Geoffrey Rush, geboren in einer australischen Kleinstadt, aufgewachsen in der Nähe von Brisbane, war zwanzig Jahre alt, als sein Talent entdeckt wurde; und seither hat er wenig anderes getan als zu spielen, auf dem Theater, im Kino und im Fernsehen – und womöglich ist ja Rush der beste Zeuge für die These, dass das wirkliche Leben überschätzt sei. Und dass man die wahrhaft erschütternden Erfahrungen beim Lesen von Dramen und Drehbüchern und dann beim Lernen der Rollen macht.

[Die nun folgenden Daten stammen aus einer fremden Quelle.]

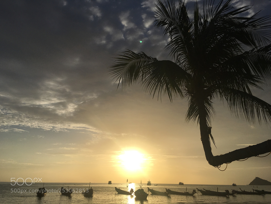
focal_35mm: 29
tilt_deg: +18.3
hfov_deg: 61.7
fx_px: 227
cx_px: 136
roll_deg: +0.3
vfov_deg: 48.2
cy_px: 102
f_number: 2.2
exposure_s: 1/5917
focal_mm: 4.15
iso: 25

Hector Barbossa, der Pirat, den Rush in der „Fluch der Karibik“-Serie spielt, war eben in einem früheren Leben Leo Trotzki und der seelenkranke Pianist David Helfgott (wofür Rush einen Oscar gewann). Auf wie viele Jahre so einer zurückblickt, möchte man gar nicht nachzählen müssen. Man darf Geoffrey Rush hoffentlich trotzdem heute alles Gute zum Siebzigsten wünschen.